TRY IT:
Only a verbatim restatement of the lines from the one with "Picture 5: 3-D, 4" through the end of the listing below is wanted. Pictures should be left out.

RECORDS FOR THE TASK:
++++++++++

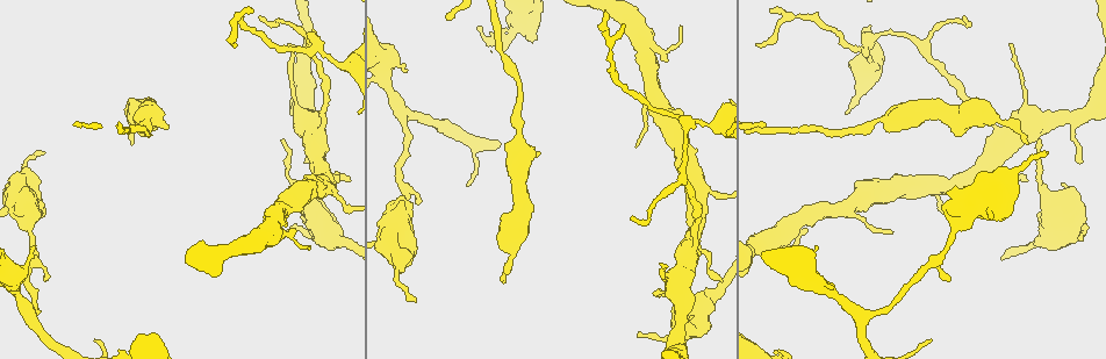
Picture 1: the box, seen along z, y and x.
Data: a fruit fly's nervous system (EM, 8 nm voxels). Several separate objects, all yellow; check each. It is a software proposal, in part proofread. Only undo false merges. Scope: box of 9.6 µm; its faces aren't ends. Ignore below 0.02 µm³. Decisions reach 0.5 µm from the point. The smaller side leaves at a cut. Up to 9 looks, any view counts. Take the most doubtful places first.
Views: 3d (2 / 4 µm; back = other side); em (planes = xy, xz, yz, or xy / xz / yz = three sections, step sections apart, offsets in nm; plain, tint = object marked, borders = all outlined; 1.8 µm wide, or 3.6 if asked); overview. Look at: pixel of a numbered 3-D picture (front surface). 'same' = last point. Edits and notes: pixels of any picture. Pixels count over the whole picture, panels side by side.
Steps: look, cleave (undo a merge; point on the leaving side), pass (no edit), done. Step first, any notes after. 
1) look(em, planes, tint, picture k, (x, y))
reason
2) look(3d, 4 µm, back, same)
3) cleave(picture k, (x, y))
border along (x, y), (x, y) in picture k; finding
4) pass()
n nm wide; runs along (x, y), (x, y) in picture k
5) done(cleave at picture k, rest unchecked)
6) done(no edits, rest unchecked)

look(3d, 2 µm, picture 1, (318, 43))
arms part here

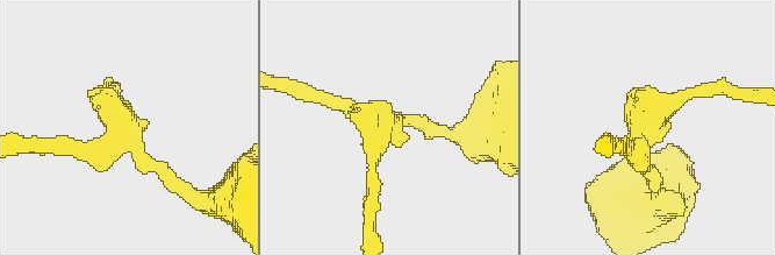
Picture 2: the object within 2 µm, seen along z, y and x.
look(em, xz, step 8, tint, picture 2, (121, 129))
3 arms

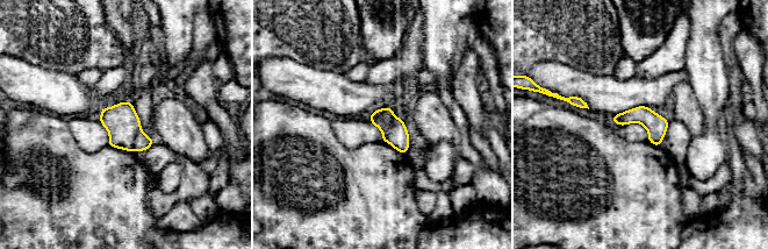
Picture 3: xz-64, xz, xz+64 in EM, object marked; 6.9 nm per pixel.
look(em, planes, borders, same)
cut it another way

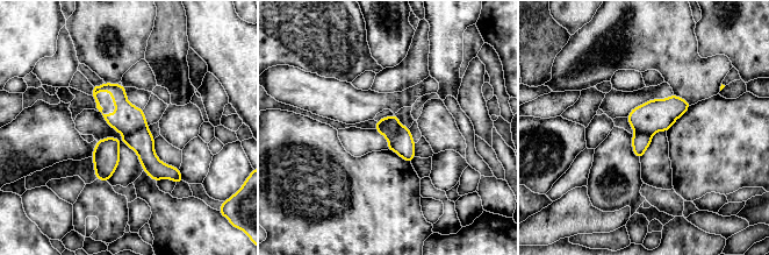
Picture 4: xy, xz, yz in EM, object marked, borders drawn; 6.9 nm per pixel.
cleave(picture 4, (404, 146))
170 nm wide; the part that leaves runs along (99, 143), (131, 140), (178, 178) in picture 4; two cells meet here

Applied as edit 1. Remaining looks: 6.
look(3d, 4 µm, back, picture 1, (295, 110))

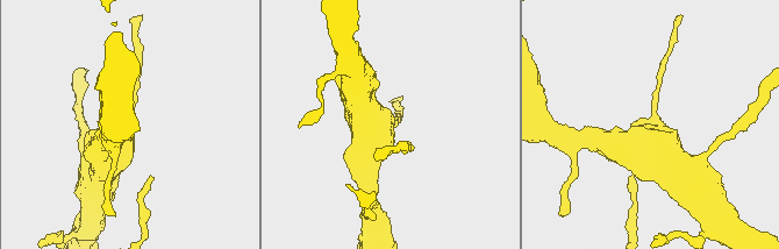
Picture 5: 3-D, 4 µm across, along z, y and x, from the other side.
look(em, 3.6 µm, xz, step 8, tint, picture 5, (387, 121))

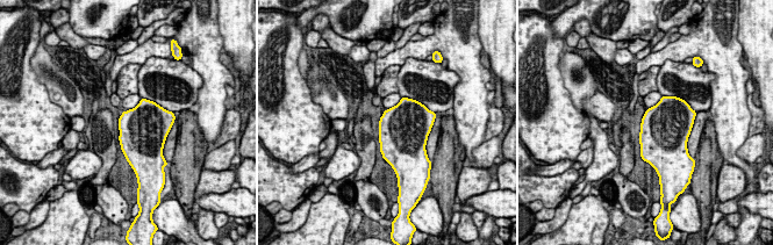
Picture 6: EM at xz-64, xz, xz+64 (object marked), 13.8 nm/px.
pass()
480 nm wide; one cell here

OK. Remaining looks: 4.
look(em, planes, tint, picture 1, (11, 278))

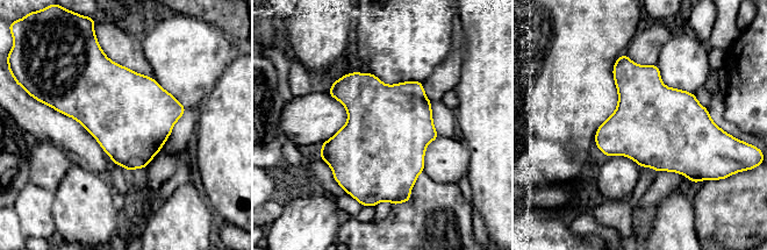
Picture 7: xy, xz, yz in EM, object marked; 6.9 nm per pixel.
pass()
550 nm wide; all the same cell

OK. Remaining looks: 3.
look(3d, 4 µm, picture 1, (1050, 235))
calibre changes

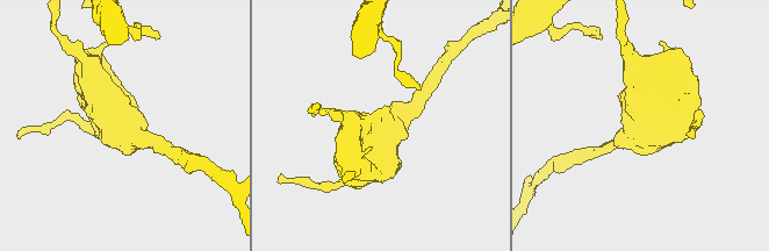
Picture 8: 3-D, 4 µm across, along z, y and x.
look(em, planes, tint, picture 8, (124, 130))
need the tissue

++++++++++

EXERCISE RESPONSE:
Picture 5: 3-D, 4 µm across, along z, y and x, from the other side.
look(em, 3.6 µm, xz, step 8, tint, picture 5, (387, 121))

Picture 6: EM at xz-64, xz, xz+64 (object marked), 13.8 nm/px.
pass()
480 nm wide; one cell here

OK. Remaining looks: 4.
look(em, planes, tint, picture 1, (11, 278))

Picture 7: xy, xz, yz in EM, object marked; 6.9 nm per pixel.
pass()
550 nm wide; all the same cell

OK. Remaining looks: 3.
look(3d, 4 µm, picture 1, (1050, 235))
calibre changes

Picture 8: 3-D, 4 µm across, along z, y and x.
look(em, planes, tint, picture 8, (124, 130))
need the tissue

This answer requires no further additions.